**WHAT TO WORK ON:**
In the listing below, locate the line that contains "right knee: (183, 295)" and the line that contains "left knee: (154, 297)". Restate word for word those two lines and every line between them, and nothing else.

**INFORMATION GIVEN:**
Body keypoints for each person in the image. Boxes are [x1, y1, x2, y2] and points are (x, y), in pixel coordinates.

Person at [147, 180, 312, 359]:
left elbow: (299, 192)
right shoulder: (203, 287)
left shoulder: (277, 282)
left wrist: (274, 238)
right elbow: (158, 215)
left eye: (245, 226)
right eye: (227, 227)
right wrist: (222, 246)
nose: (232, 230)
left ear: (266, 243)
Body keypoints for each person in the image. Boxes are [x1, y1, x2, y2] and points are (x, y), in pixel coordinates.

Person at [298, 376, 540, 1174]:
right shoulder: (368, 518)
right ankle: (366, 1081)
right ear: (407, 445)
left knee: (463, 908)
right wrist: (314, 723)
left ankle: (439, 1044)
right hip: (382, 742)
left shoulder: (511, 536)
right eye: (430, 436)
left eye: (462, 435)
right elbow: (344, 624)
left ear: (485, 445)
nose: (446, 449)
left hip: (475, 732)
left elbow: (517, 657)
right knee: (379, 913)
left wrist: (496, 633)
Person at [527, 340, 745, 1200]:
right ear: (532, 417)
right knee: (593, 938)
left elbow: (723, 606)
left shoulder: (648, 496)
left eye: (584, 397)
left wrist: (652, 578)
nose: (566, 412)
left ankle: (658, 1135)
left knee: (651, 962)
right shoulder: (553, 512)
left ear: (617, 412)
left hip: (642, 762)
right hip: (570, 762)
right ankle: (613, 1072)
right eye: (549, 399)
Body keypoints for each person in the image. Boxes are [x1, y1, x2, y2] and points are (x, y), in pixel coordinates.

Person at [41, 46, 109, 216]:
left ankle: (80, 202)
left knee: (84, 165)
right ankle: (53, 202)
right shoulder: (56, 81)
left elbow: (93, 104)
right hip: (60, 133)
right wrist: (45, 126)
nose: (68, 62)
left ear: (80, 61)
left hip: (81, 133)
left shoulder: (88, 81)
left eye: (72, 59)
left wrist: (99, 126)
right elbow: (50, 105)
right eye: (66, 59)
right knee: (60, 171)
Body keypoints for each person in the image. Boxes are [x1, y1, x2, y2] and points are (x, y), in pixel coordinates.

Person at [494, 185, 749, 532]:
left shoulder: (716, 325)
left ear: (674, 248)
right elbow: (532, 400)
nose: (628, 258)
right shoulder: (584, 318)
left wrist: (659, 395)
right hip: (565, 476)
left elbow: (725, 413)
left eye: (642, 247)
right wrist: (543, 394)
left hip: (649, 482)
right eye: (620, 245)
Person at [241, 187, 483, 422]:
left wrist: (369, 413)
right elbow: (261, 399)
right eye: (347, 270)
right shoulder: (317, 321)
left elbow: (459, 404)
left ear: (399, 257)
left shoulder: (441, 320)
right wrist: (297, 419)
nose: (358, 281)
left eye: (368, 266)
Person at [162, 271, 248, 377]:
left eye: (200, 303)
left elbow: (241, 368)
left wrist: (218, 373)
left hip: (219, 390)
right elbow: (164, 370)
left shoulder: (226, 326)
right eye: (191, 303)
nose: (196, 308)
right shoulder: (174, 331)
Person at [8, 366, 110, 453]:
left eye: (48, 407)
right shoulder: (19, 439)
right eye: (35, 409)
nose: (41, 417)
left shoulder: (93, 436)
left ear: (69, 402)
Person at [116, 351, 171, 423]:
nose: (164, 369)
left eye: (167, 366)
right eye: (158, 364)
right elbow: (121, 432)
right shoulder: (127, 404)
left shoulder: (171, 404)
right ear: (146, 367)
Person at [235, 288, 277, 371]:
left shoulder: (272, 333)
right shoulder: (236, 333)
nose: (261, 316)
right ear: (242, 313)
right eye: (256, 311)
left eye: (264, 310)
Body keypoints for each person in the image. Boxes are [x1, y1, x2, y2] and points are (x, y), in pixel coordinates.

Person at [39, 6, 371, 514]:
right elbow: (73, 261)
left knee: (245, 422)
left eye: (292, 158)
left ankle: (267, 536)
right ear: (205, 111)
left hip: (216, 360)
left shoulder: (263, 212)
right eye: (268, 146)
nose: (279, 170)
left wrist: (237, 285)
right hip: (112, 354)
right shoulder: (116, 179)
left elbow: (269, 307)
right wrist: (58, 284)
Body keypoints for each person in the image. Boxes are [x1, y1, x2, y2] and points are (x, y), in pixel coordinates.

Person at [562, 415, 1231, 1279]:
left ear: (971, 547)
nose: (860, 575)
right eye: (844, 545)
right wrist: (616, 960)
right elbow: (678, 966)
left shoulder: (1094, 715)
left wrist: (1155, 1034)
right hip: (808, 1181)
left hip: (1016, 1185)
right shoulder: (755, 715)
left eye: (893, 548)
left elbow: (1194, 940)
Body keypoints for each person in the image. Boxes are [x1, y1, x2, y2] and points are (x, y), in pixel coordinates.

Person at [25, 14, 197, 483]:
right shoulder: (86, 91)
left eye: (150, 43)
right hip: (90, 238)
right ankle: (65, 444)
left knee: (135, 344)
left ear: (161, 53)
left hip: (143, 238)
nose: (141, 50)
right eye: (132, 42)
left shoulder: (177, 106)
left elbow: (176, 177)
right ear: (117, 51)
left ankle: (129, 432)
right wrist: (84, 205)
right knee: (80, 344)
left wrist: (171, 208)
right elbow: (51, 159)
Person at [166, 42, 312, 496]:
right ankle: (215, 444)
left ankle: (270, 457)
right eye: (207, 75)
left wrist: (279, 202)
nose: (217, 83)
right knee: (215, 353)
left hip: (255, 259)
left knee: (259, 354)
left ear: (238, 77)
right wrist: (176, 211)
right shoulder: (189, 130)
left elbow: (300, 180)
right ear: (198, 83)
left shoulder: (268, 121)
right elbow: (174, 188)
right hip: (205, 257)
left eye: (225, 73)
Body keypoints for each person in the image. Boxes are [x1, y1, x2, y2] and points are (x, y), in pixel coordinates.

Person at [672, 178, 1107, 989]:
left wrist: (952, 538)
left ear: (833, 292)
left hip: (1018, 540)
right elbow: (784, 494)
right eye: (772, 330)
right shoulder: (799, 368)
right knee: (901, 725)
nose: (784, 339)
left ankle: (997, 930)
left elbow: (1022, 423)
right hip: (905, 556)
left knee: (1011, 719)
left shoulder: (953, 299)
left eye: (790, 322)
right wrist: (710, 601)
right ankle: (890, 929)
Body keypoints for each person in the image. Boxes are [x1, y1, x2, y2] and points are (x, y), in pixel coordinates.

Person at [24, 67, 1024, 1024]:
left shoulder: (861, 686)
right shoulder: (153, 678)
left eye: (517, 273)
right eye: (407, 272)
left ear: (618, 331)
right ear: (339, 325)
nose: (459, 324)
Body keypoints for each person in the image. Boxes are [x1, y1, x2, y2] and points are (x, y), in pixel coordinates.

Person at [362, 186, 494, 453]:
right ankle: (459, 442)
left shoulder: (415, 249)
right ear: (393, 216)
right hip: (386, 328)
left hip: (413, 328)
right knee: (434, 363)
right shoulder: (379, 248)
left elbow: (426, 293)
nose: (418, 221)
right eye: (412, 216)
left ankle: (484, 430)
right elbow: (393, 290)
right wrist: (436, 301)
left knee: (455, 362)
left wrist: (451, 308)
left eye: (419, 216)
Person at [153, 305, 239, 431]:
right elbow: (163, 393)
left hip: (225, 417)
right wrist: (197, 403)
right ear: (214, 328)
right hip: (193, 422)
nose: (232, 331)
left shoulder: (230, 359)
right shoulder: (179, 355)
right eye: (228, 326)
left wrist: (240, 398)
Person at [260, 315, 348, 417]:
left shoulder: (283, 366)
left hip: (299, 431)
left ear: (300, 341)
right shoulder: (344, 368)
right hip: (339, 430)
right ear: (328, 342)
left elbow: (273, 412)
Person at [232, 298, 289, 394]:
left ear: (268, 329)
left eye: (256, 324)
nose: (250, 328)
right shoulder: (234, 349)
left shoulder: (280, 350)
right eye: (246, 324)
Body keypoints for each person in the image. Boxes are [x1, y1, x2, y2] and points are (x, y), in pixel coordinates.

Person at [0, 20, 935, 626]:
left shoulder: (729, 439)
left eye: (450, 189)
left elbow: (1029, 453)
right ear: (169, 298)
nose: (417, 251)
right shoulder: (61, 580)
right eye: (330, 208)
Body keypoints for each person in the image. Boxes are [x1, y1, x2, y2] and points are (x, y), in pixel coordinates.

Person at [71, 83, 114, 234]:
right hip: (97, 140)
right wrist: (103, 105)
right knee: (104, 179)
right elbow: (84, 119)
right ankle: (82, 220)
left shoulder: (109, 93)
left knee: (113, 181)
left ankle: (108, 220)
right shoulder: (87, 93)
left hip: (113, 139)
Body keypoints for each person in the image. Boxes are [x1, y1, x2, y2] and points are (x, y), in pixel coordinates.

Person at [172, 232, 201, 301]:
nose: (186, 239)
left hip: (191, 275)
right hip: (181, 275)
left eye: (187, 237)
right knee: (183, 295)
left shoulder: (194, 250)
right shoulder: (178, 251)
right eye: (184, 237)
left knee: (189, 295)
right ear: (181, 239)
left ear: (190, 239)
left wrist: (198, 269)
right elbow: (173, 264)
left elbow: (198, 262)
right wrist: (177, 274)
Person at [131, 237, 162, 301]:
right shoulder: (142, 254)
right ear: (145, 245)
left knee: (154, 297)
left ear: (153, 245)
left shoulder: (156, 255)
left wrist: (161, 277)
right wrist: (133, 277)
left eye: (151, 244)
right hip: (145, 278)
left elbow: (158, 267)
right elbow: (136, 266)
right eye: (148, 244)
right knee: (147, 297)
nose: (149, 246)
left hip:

**EXERCISE SOLUTION:**
right knee: (183, 295)
left shoulder: (194, 250)
right shoulder: (178, 251)
right eye: (184, 237)
left knee: (189, 295)
right ear: (181, 239)
left ear: (190, 239)
left wrist: (198, 269)
right elbow: (173, 264)
left elbow: (198, 262)
right wrist: (177, 274)
Person at [131, 237, 162, 301]:
right shoulder: (142, 254)
right ear: (145, 245)
left knee: (154, 297)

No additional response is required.